- Exercise passage -
------------------------------
Comforting Spaces: What Makes Us Feel at Home in the World?

Personal Perspective: What makes us feel “at home” in a house or a community?

Key points

  • Feeling at home in a place is important for psychological well-being, especially in later life.
  • Early memories of home shape later life expectations about comfort, trust, security, and safety in the world.
  • For older immigrants, ideals of home may be filled with existential loss and alienation.

Most people associate “home” with safety, security, and comfort. Our first homes tend to hold nostalgic places in our memories. Early life experiences, some real and some imagined, shape our lifelong ideas of what it means to be “at home” in the world. I have recently had the pleasure and privilege to live and work in Germany, one of my first homes. Although much has changed, surprisingly much is still familiar and comforting. Even after all these years, there are rituals, foods, songs, holidays, and customs that are imbued with memories of my early childhood. Spring cherries remind me of a tree in the neighbor’s garden where I was allowed to go and pick fresh fruit; the “spargel” signs outside of restaurants remind me of the excitement of eating fresh white asparagus with new potatoes.
------------------------------
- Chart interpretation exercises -
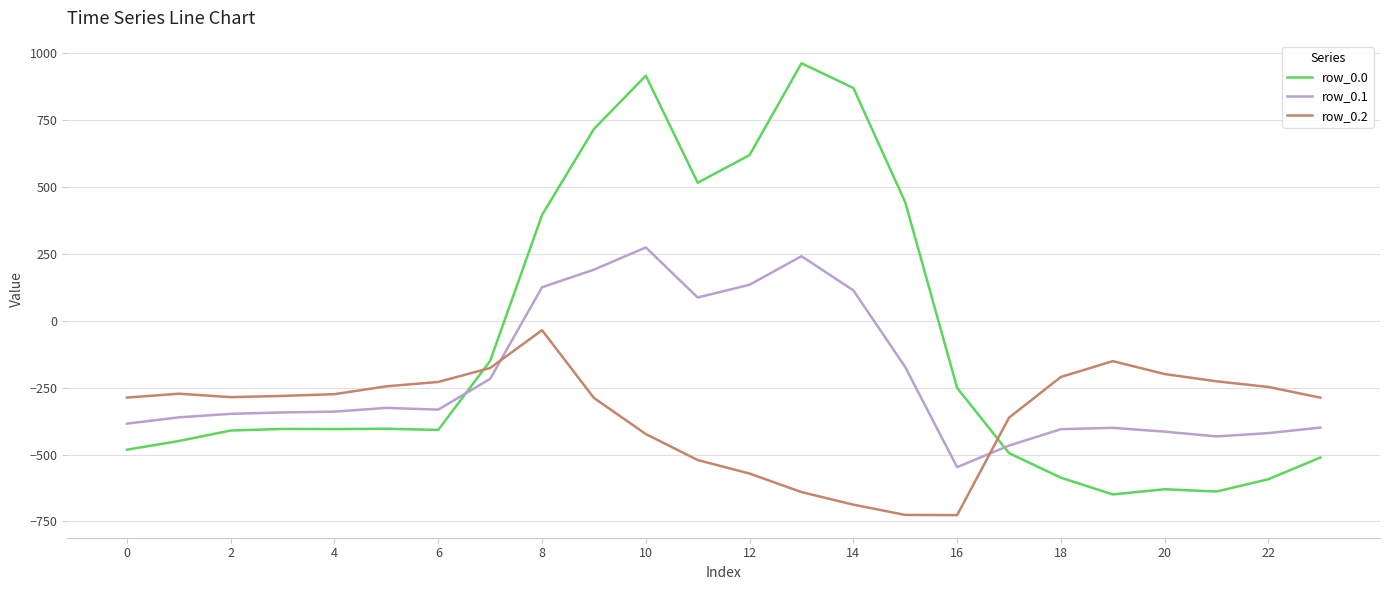

What is the difference between the maximum and minimum values in the row_0.0 series?

1611.9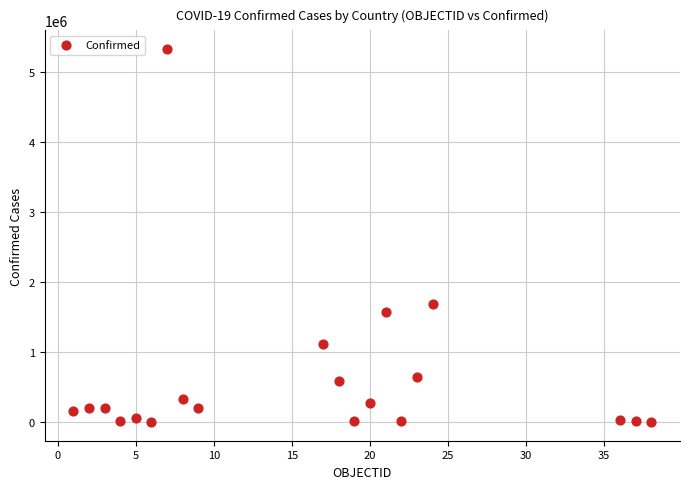

What is the range of X values (max minus min)?

37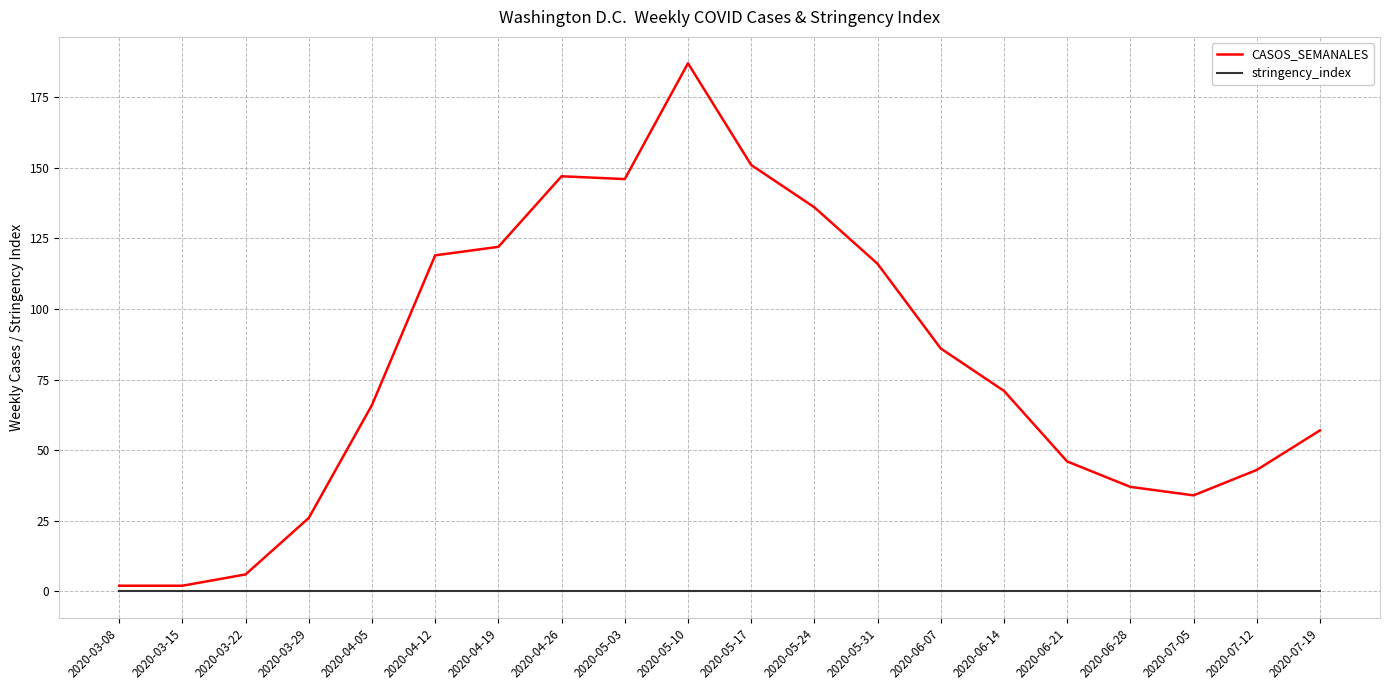

What is the minimum value for CASOS_SEMANALES?

2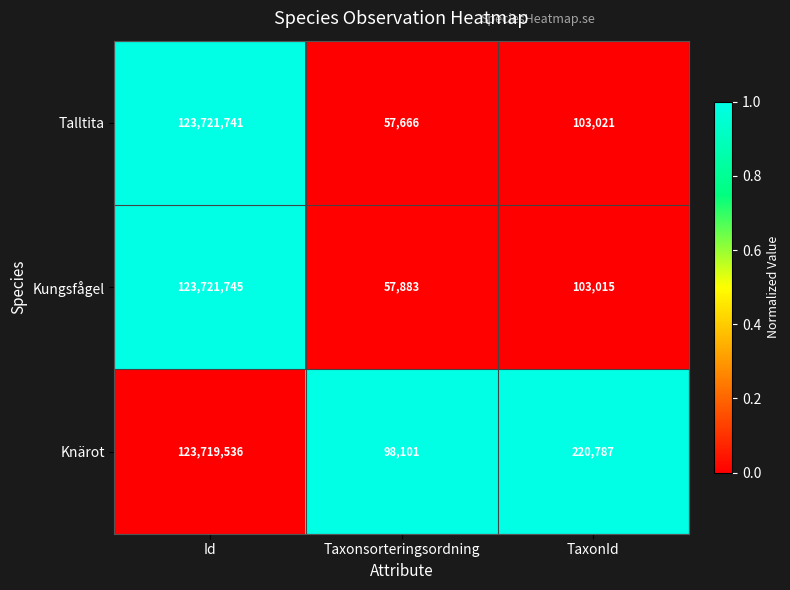

Is it true that Kungsfågel equals 57883 at Taxonsorteringsordning?

True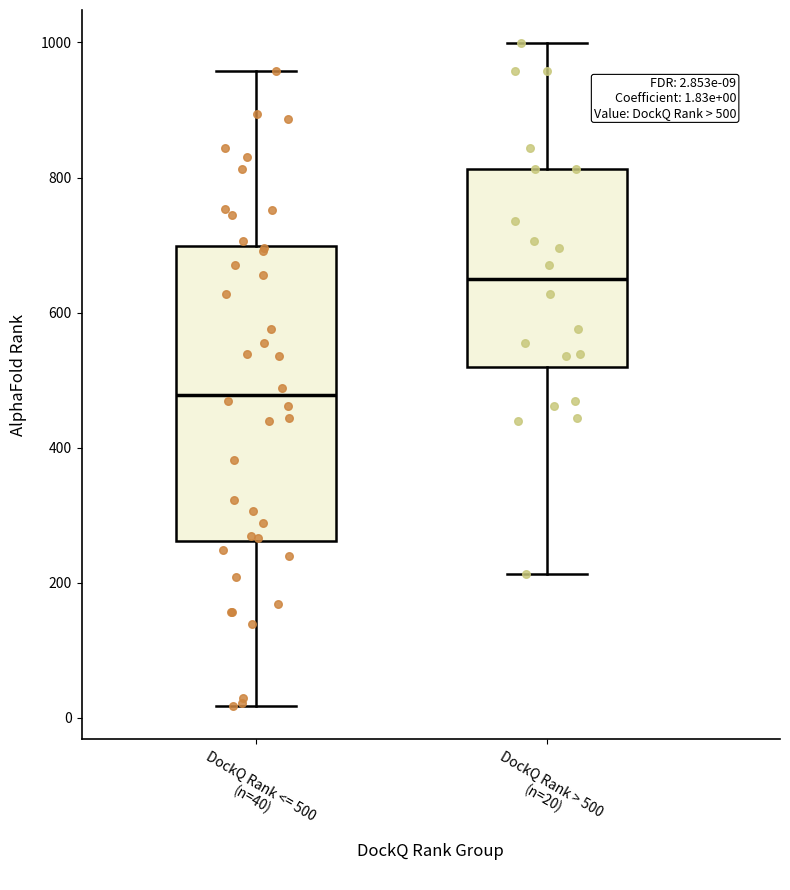

Comparing the boxes themselves (not the whiskers), which one is the tallest?

DockQ Rank <= 500 (n=40)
------------------------------
- What to work on -
Decide whether each statement agrees with the text on feeling at home. Answer yes or no for each, and quote the words from the text that decide it.
1. Early memories of home influence later expectations about trust and safety.
2. Almost nothing in Germany felt familiar anymore.
3. Spring cherries bring to mind a tree in the writer's own family garden.

- Task solution -
1. Yes: "Early memories of home shape later life expectations about comfort, trust, security, and safety in the world."
2. No: "Although much has changed, surprisingly much is still familiar and comforting."
3. No: "Spring cherries remind me of a tree in the neighbor’s garden where I was allowed to go and pick fresh fruit"